I was returning late Friday night to Tampa from Mississippi. I received a call from a journalist asking about my perceptions of the Appellate Court ruling and was informed of Allstate’s actions. I was in disbelief that after all these years of Court battles, appeals, flying all over the country for snippets of these documents, that Allstate finally was turning them over and placing them on the internet for all to see.

Mr Merlin continues:

How insurance companies handle insurance claims should neither be a mystery nor a secret. I cannot fathom a societal reason why we should allow them to be. Keeping them secret simply encourages cheating insurance company practices. If there is a “cheaper” and more efficient method to adjust claims, all of us should benefit by sharing that information since all of our claims in aggregate have an effect on rates. 

Chip Merlin is right on target. Information Asymmetries are commonly cited by insurers as a disadvantage when they adjust claims or write policies. While we agree with that application of the concept is also true that consumers are at an extreme disadvantage due to a lack of information from insurers on the assumptions used to set our rates. Secrecy, whether in our government or an industry which enjoys an anti trust exemption is simply not good public policy. I close this post with the full text of Mr Merlin’s Editorial in the Tampa Tribune from February 4, 2008.

Even after we agreed to accept more risk in our policies, big insurance not only reneged on their promise to lower rates for Floridians, they continued to increase them.

And while the Office of Insurance Regulation should be applauded for its decision to hold hearings to find why we were lied to, they are also getting a real sample of what lengths insurance companies will endure to fatten their bottom lines at the expense of consumers.
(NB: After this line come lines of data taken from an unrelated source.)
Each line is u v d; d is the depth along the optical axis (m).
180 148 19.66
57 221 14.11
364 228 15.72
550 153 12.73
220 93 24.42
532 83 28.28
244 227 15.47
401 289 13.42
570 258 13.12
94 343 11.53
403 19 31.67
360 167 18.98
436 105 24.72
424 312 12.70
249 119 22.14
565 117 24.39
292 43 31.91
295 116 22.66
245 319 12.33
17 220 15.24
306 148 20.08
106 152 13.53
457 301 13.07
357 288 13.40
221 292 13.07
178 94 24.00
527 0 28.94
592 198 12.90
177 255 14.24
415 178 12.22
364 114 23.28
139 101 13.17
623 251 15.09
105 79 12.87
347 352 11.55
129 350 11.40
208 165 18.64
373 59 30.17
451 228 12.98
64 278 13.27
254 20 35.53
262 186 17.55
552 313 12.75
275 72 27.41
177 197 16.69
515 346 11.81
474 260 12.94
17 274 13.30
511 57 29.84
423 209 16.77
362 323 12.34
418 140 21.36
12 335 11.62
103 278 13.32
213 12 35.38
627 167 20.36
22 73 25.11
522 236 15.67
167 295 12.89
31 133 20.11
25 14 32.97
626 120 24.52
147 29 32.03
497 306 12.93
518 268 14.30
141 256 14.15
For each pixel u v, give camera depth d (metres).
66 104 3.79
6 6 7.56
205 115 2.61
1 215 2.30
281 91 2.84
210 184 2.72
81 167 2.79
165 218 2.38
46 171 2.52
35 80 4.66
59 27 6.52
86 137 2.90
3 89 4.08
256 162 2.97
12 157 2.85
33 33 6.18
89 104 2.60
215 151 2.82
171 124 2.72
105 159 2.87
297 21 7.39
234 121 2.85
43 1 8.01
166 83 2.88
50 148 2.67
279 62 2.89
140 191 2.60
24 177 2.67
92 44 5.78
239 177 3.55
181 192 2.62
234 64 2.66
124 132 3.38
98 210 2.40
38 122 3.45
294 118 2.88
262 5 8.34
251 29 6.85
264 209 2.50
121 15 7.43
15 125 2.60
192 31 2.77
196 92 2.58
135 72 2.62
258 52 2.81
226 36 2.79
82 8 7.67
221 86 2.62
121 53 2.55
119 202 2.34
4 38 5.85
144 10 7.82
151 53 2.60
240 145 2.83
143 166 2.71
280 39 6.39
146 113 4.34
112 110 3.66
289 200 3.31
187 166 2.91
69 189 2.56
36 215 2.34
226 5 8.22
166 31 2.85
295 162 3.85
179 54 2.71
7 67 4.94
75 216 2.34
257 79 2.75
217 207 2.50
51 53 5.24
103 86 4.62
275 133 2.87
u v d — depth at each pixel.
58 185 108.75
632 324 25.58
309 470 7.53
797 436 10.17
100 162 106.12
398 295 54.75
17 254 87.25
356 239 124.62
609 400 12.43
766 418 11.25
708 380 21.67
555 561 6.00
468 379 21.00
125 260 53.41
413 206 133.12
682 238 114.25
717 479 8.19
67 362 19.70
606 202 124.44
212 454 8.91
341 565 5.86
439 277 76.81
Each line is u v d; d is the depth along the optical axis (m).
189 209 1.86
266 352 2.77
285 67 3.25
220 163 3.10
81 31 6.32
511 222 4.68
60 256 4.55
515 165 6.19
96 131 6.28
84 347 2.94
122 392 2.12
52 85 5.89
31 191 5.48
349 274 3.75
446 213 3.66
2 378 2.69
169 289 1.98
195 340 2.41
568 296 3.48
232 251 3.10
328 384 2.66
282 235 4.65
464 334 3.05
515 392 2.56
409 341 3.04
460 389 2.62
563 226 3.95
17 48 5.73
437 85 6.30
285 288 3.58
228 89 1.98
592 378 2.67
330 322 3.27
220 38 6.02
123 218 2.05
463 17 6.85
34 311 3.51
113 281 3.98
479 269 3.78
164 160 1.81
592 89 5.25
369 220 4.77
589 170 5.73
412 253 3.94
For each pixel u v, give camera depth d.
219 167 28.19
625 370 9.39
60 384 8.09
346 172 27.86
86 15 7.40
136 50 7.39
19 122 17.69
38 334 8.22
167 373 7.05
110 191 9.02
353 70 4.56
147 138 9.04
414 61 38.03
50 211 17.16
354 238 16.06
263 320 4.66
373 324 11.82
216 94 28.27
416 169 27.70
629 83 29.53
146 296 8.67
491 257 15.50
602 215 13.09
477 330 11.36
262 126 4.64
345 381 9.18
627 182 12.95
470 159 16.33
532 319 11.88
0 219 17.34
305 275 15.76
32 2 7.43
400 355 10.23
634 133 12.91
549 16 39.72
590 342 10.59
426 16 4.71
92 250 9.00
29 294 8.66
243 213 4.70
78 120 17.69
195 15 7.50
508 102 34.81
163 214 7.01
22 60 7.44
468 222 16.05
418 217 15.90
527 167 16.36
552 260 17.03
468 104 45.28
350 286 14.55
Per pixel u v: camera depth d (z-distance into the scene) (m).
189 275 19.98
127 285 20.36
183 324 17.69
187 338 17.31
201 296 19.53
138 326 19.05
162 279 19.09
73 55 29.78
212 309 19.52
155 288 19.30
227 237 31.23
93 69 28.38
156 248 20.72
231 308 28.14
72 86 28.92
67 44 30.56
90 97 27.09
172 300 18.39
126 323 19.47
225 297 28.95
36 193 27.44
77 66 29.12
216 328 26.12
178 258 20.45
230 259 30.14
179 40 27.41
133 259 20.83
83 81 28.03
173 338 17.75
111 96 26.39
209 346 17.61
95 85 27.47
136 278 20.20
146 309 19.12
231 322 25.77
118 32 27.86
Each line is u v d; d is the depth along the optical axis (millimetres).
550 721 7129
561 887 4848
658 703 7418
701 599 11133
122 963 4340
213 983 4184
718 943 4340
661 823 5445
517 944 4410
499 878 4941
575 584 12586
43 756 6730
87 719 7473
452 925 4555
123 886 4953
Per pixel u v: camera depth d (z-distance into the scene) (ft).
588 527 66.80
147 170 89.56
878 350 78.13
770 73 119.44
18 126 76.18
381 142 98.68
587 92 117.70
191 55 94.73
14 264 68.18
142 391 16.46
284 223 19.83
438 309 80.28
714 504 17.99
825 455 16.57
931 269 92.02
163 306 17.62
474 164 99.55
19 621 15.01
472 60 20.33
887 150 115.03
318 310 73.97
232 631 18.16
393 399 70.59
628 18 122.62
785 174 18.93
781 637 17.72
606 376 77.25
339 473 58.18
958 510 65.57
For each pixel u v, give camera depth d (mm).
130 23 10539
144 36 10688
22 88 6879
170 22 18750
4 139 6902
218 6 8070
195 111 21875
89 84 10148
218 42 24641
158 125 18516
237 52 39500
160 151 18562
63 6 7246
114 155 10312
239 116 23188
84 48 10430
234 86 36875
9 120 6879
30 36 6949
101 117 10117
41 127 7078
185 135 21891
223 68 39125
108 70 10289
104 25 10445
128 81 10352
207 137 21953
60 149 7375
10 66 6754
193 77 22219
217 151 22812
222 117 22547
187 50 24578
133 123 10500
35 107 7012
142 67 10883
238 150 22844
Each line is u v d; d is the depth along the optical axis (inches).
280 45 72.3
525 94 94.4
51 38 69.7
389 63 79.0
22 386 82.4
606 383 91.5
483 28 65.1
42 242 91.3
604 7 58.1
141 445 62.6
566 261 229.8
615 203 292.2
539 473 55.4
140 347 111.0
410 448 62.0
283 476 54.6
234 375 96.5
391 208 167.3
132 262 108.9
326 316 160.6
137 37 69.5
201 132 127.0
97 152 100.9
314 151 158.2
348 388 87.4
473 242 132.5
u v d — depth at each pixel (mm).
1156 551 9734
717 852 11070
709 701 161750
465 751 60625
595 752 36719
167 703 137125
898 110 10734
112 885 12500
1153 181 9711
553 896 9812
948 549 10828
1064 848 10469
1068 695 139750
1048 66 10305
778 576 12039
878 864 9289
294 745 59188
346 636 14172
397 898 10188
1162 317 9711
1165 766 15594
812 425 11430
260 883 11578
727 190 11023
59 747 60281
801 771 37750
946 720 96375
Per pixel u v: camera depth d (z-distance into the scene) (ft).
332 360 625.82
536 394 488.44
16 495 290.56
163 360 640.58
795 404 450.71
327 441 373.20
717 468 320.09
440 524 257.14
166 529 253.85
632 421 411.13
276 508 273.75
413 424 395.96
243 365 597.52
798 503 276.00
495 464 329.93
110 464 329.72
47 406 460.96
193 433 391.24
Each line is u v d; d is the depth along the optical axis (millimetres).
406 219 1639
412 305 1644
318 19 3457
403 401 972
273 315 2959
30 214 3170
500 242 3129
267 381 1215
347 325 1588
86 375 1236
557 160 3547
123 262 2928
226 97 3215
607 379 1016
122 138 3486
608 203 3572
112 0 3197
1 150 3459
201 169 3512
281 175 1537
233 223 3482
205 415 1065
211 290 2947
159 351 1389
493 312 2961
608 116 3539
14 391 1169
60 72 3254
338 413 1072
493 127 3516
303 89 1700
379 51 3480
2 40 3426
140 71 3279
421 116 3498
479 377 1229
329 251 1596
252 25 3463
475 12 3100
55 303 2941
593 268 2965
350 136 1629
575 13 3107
Having battled these entities for over 20 years, I have seen firsthand how they will do anything to avoid exposing upper management tactics that would confirm our fears about an industry that has done everything possible to avoid accountability.

Furthermore, having chaired the American Association for Justice’s Bad Faith Group, I also have been witness to the much-sought-after Allstate-McKinsey documents along with similar unfair claims tactics used by carriers as far back as the early 1990s.

In Missouri, Allstate chose to pay a $25,000 a day fine rather than turn over key management documents regarding the tactics and goals of its claims practices.

In Michigan, State Farm was sanctioned for failure to produce over 2,000 McKinsey-related documents when ordered to do so. The landmark case of Campbell vs. State Farm, which began in Utah and made its way to the U.S. Supreme Court over a course of 23 years, uncovered documents detailing a systematic program to underpay legitimate claims.

Yet another regulatory action in South Dakota cost Farmers Insurance Company and its shareholders a $750,000 fine for having a program where cash incentives were used to encourage adjusters to underpay claims.

These tactics of secrecy represent an underlying business strategy to prevent public scrutiny of a highly regulated business that involves the public’s trust. They delay and deny with the hope that the other side will simply give up as we become numb to high rates and the broken promise of fast and full payment on legitimate claims. Policyholders, governments and even shareholders suffer as insurance industry’s management thumbs its nose at us.

While hearings and commissions will reveal more bad news, special-interest promises remain the biggest blockade to establishing true reform. Until the army insurance lobbyist roaming our capital is removed, along with their influence on the political system, it will remain broken.

It is time for us to enforce honesty and fair play upon an industry, which agreed to be regulated in order to do business in our state, with nothing less than an iron fist.